WORKING DATA START

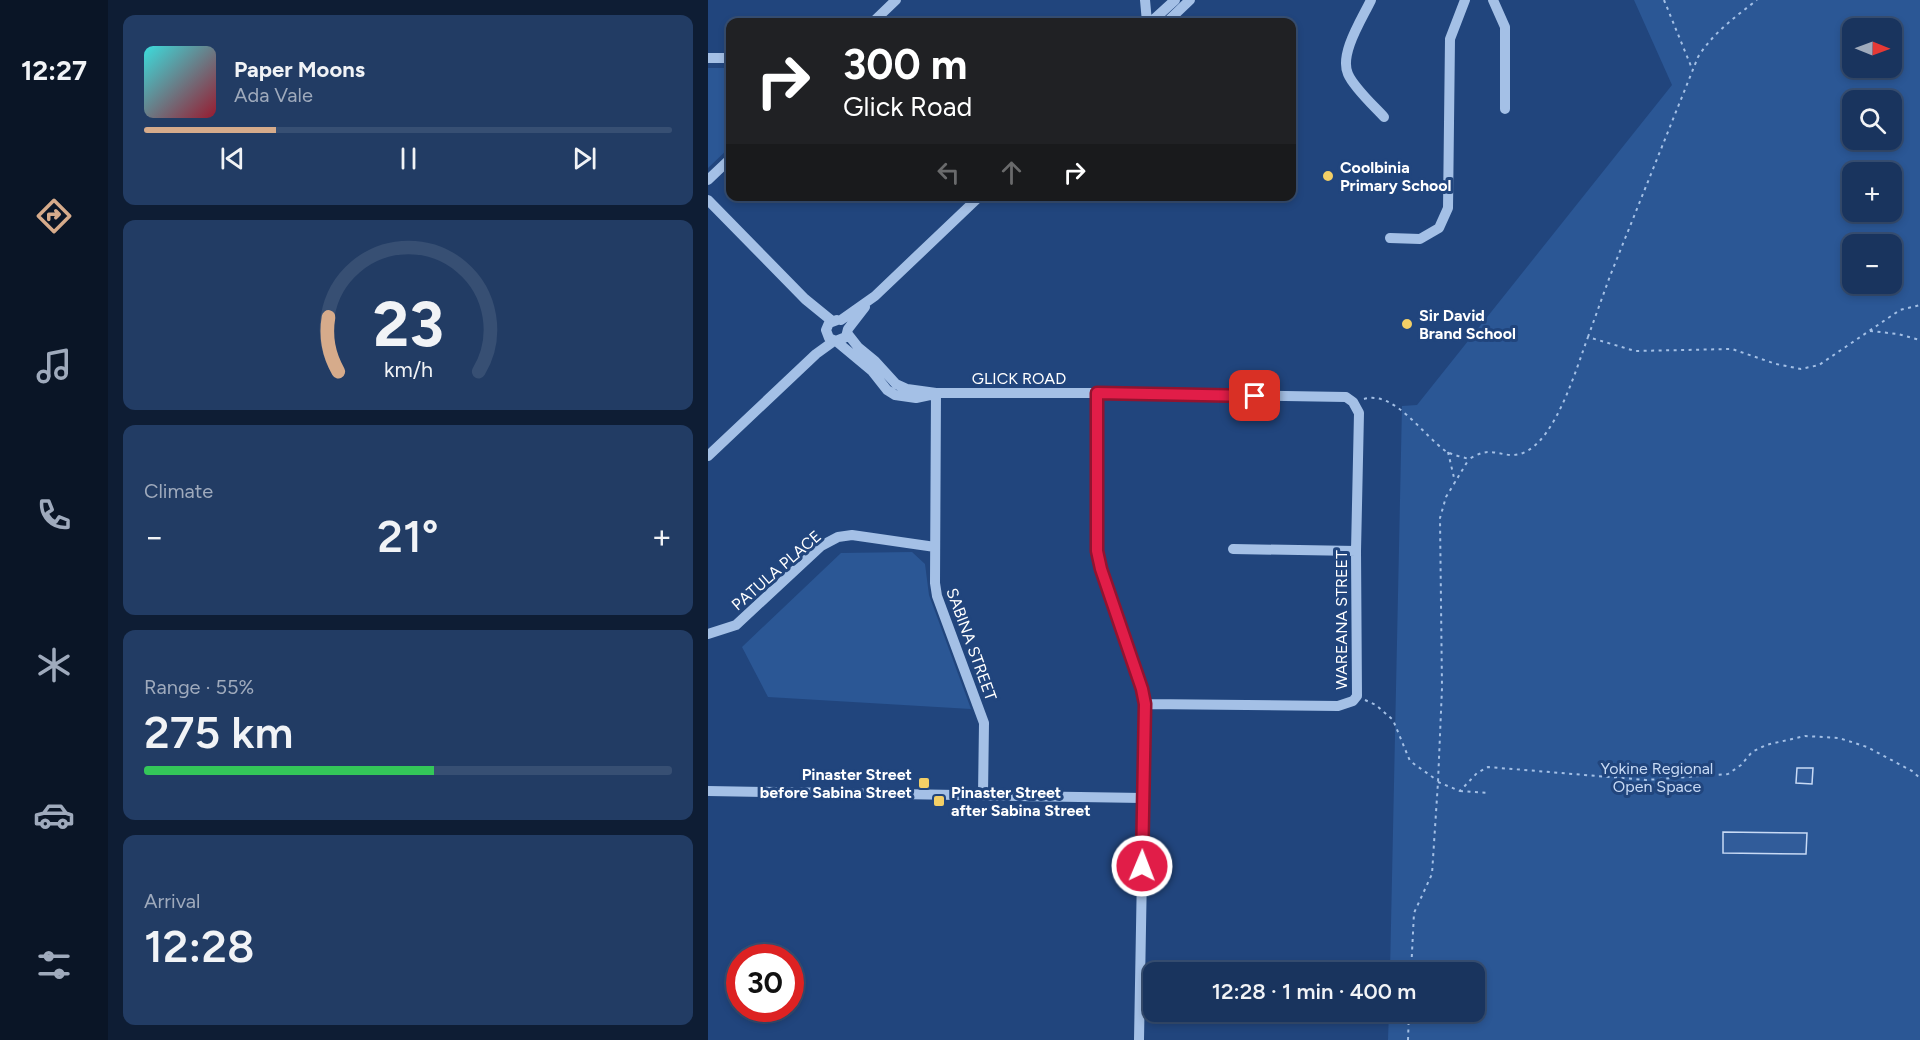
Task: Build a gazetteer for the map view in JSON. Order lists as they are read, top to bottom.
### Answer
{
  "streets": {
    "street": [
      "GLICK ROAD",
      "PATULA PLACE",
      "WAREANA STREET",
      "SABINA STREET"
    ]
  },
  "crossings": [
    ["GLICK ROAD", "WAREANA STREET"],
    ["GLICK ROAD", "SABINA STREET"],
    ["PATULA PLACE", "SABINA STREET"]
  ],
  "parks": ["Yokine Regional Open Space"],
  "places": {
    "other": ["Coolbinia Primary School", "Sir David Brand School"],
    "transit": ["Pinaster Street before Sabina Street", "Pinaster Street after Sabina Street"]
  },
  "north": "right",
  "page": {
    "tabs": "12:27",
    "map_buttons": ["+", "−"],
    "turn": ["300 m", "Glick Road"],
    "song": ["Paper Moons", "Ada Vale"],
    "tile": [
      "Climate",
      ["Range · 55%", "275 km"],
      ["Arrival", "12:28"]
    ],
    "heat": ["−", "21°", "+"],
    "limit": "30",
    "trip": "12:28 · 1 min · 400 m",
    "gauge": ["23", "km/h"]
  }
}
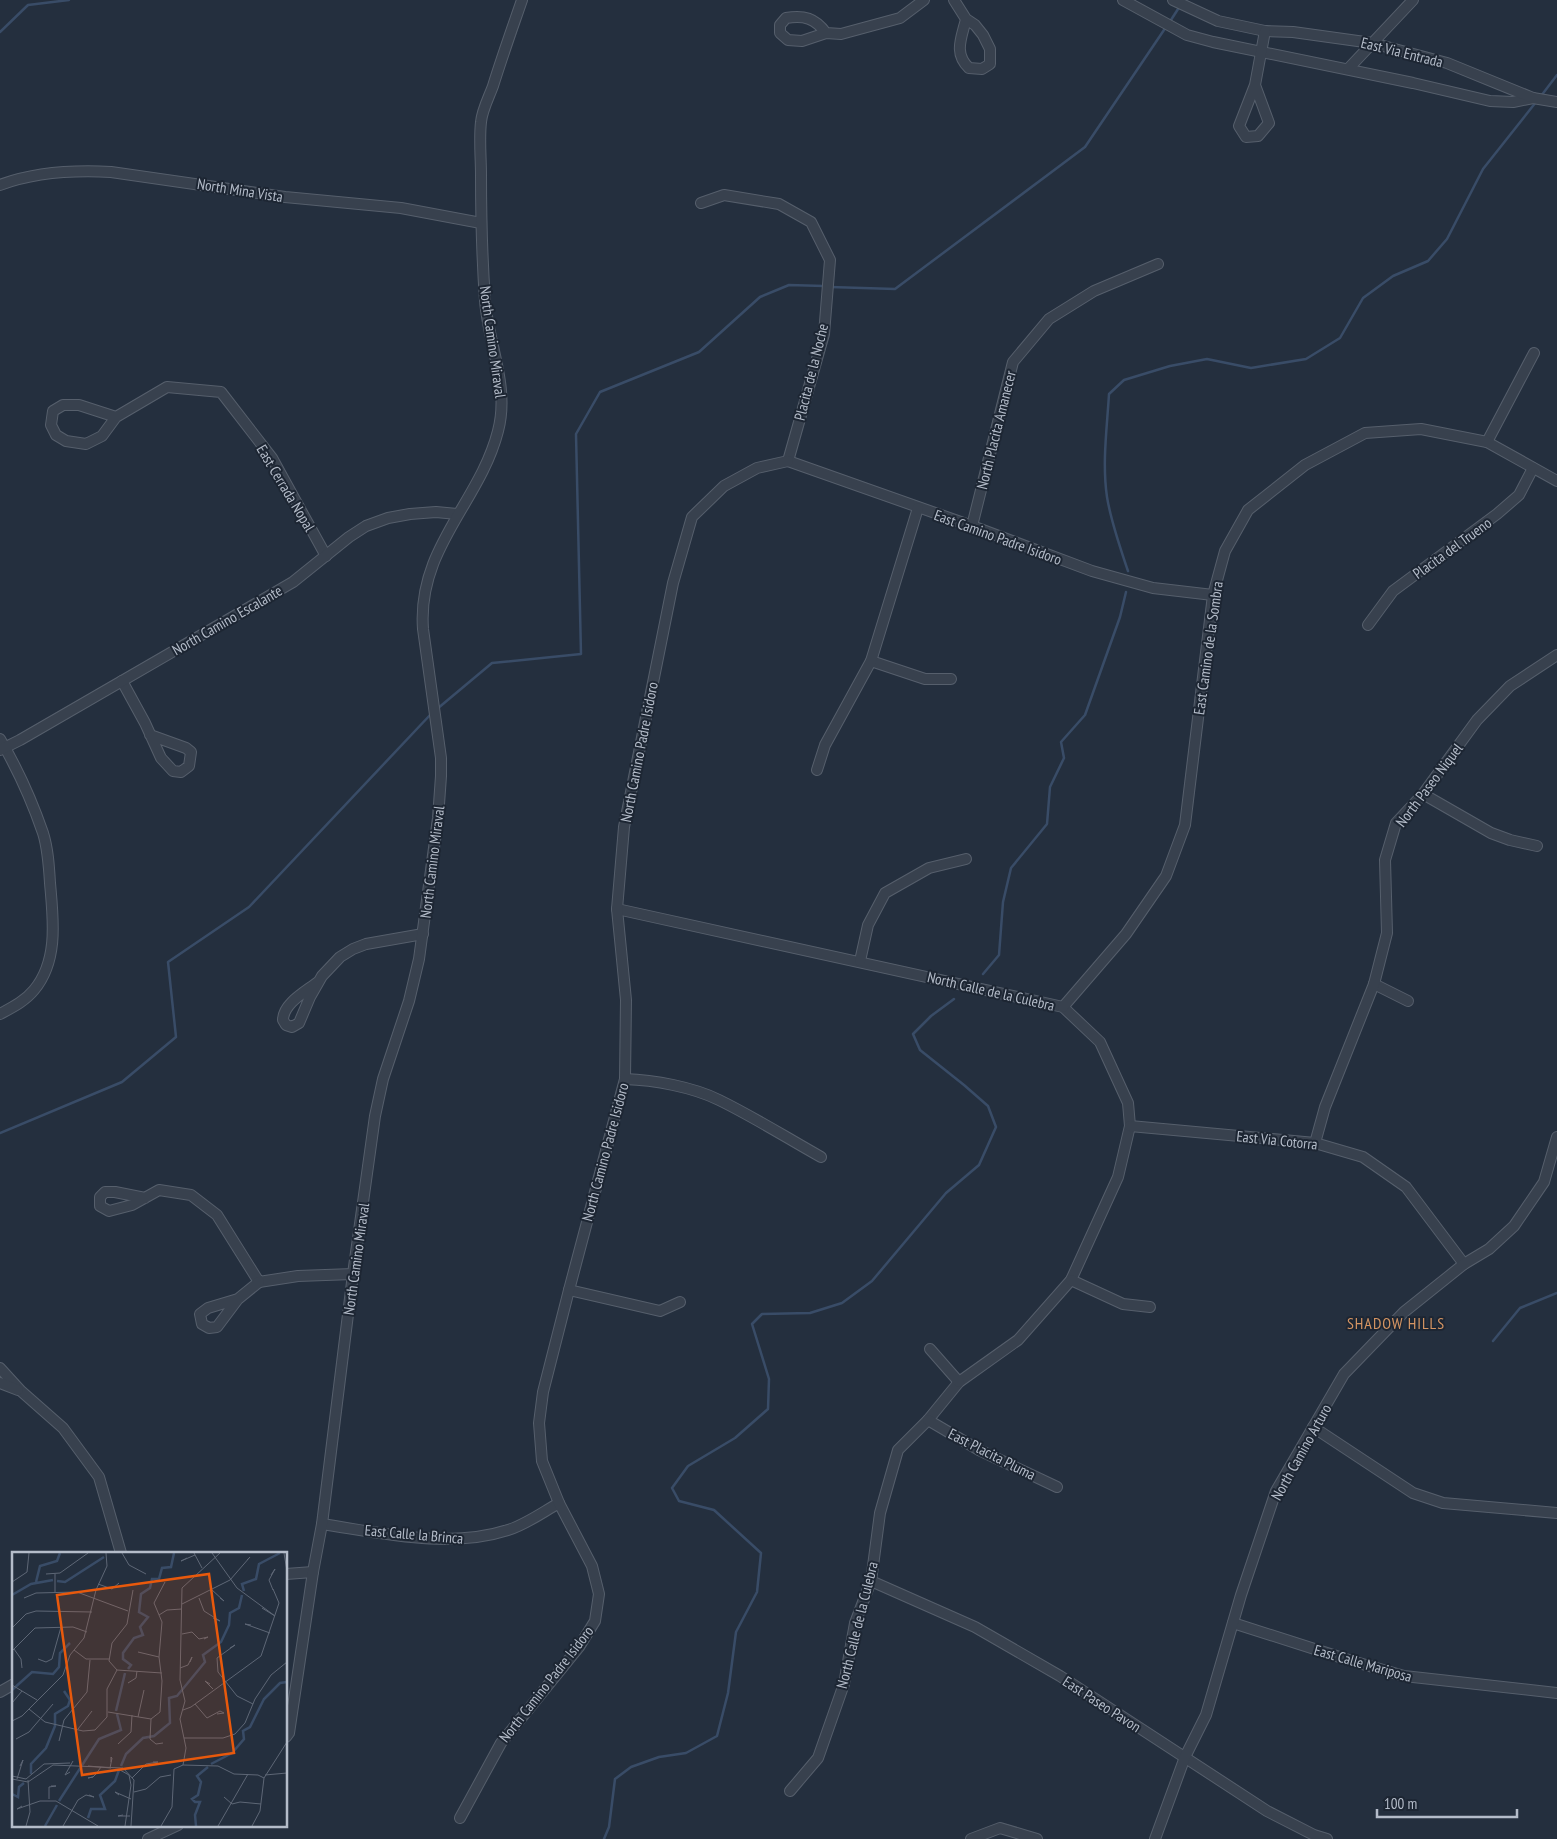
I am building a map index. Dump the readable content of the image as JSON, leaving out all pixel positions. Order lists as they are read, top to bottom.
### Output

WORKING DATA END
WORKING DATA START

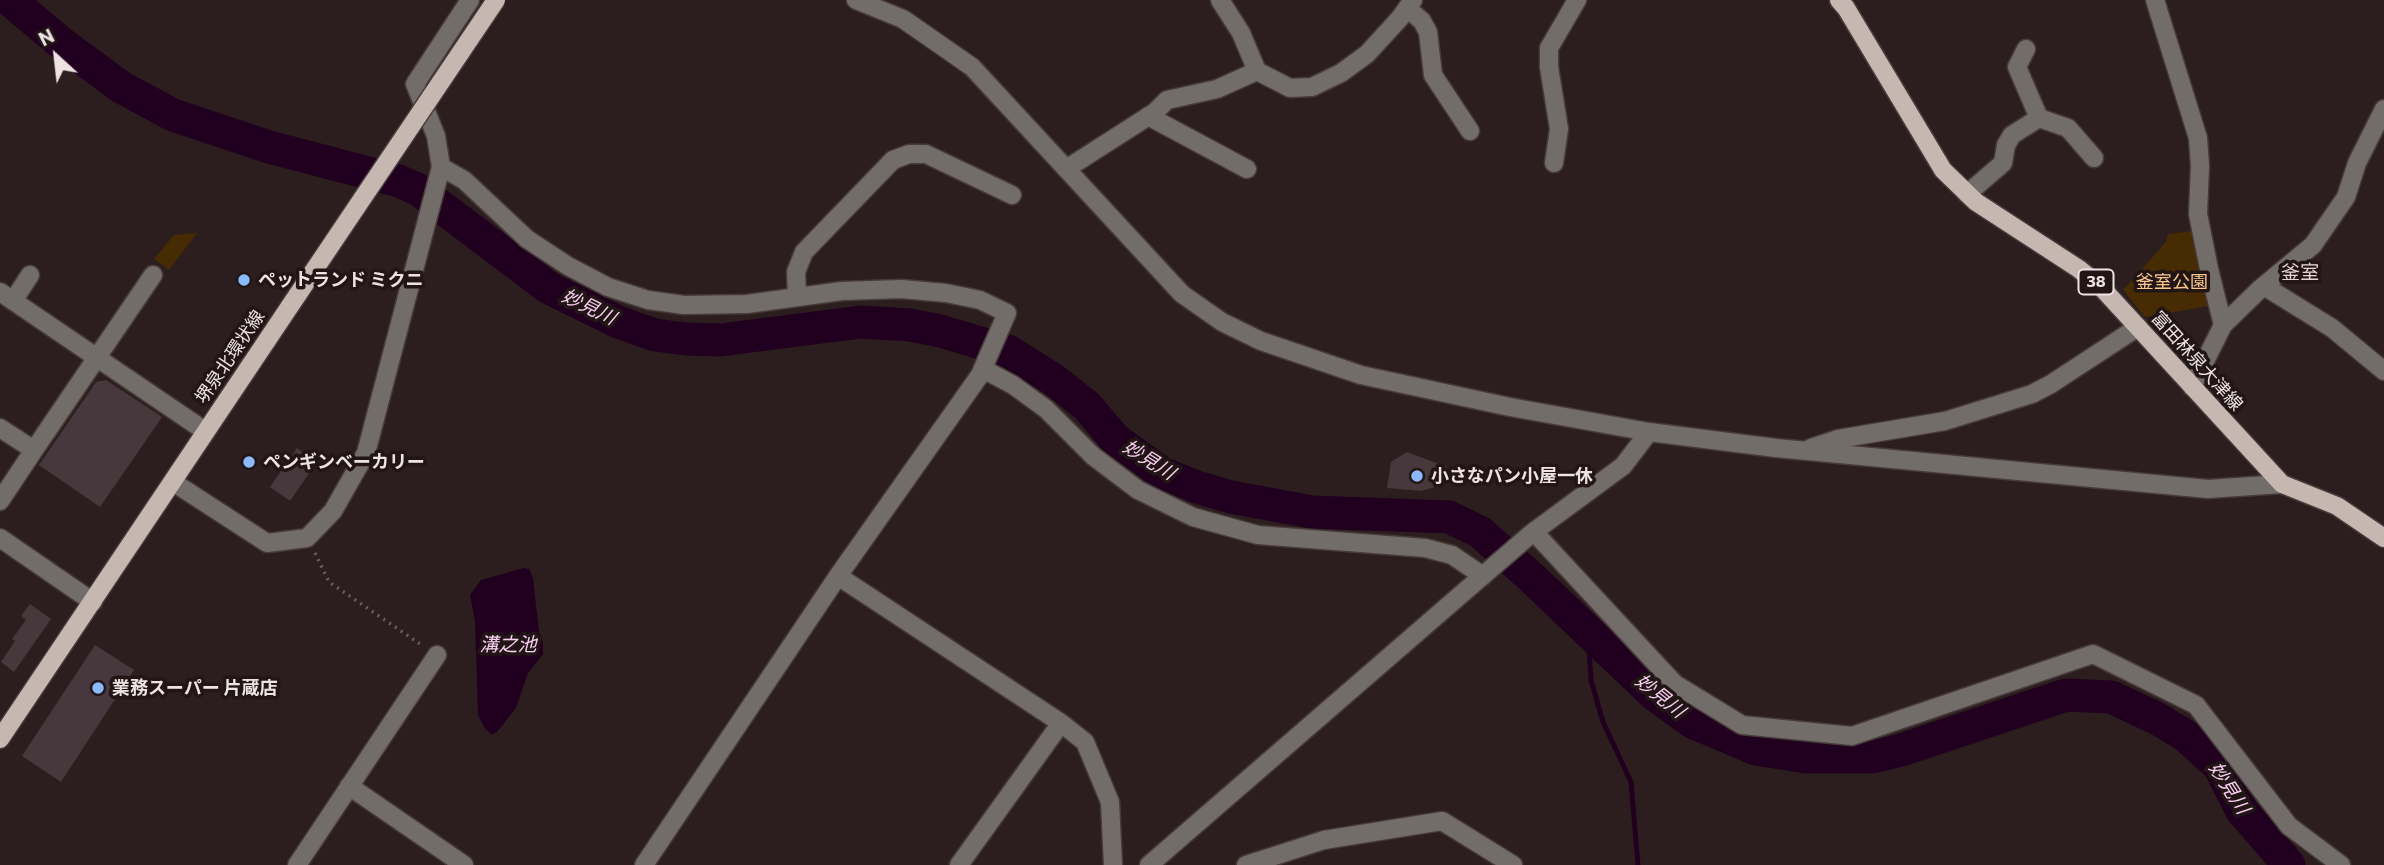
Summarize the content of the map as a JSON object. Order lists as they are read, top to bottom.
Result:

WORKING DATA END

> WHAT THE TASK ASKS
Among the entries, how many lines include the string "they"? Please reply with only the number.

> RESULT OF THIS EXERCISE
3